It was the custom in Biblical times in the Hebrew religion to wear a hairshirt (sackcloth) and ashes as a sign of repentance and atonement. Such garments or adornments have been worn at various times in the history of the Christian faith, to mortify the flesh or as penance for adorning oneself. Being made of rough cloth, generally woven from goats' hair, and worn close to the skin, they would feel very itchy.
Okay, full disclosure: my in-laws "don the hairshirt" each January 1. In other words, they eat sparingly, forego the booze, and get thee to a gym. They do this not exactly because they have "adorned themselves," but because they've been living it up big time for the past month.
They are, of course, not alone. Many of us slurp, sup, and succumb to high-calorie delicacies from late November through New Year's as if there might not be any consequence at all: buerre blanc with capers, piles of warm, fresh-from-the-fat-vat donuts, rib roasts, turkeys and their greasy, sausage-y dressings, yams smothered in butter and brown sugar, mousses, parfaits, and meringues. And then January 1 rolls around, and we wonder who pulled a dirty trick and shrunk all our clothes.

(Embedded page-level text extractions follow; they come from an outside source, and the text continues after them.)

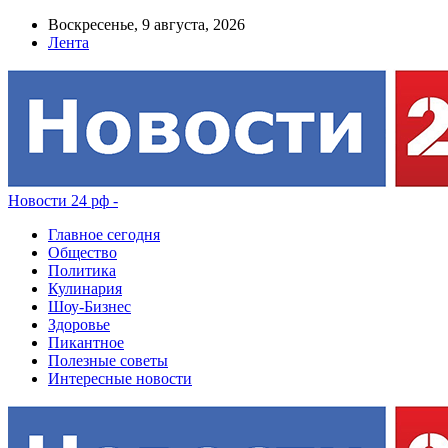
Воскресенье, 9 августа, 2026
Лента
Новости 24 рф -
Главное сегодня
Общество
Политика
Кулинария
Шоу-Бизнес
Здоровье
Пикантное
Полезные советы
Интересные новости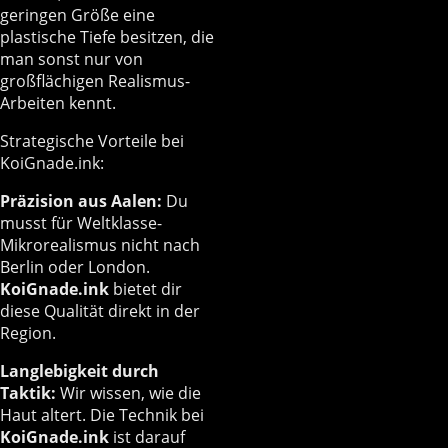
geringen Größe eine
plastische Tiefe besitzen, die
man sonst nur von
großflächigen Realismus-
Arbeiten kennt.
Strategische Vorteile bei
KoiGnade.ink:
Präzision aus Aalen:
Du
musst für Weltklasse-
Mikrorealismus nicht nach
Berlin oder London.
KoiGnade.ink
bietet dir
diese Qualität direkt in der
Region.
Langlebigkeit durch
Taktik:
Wir wissen, wie die
Haut altert. Die Technik bei
KoiGnade.ink
ist darauf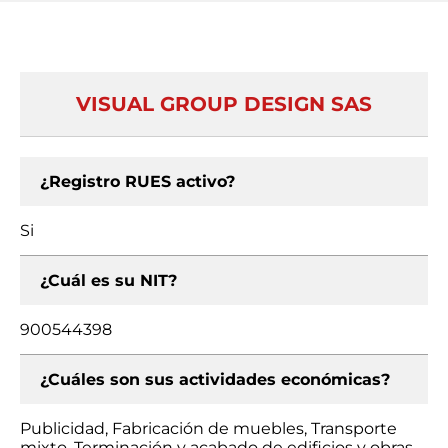
VISUAL GROUP DESIGN SAS
¿Registro RUES activo?
Si
¿Cuál es su NIT?
900544398
¿Cuáles son sus actividades económicas?
Publicidad, Fabricación de muebles, Transporte
mixto, Terminación y acabado de edificios y obras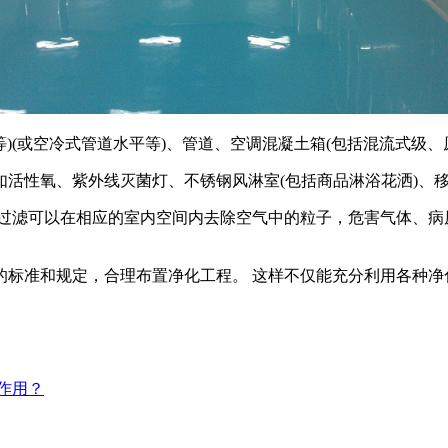
)(或空冷式管道水平等)、管道、空调混凝土箱(包括混流式级、
性氧、紫外线灭菌灯、不锈钢风淋室(包括商品淋浴花洒)、移
滤可以在相应的室内空间内去除空气中的粒子，危害气体、病
准和规定，合理布置净化工程。 这样不仅能充分利用各种净
作用？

When I first met my in-laws, I found it both amusing and enviable how they could forego all the worthwhile comestibles for an entire month. I knew I couldn't do it, so I didn't even bother trying. Okay, once I tried, and I think I lasted ten days.
This year I'm at it again. Because I don't think seafood and sausage gumbo, pizza, and Chinese take-out are diet foods (no apologies; I was stuck in airports all day), I donned my nasty garment o steel wool around 24 hours ago.
Today I ate:
for breakfast: hard-tack toast (no butter);
for lunch: a tuna salad sandwich made with canola mayonnaise;
as a snack: a tiny bit of brown rice sushi and a handful of unsalted nuts;
and, for dinner: a small serving of pasta with white beans, kale, yams, and a tiny bit of sausage (okay, I know, sausage probably isn't okay on this austerity plan, but without it this stew has no flavor).
My drink all day and with dinner: water.
Also, as part of this self-torture, I went out and sprinted for twenty minutes in the freezing cold.
At the moment the dreaded hairshirt feels worse than mohair, but soon I will emerge phoenix-like from the ashes, my clothes veritably loosened, my body revved up to take on 2011 with great gusto and glitzy-glitz.
But hey, don't be surprised if I don't make it past Jan 15.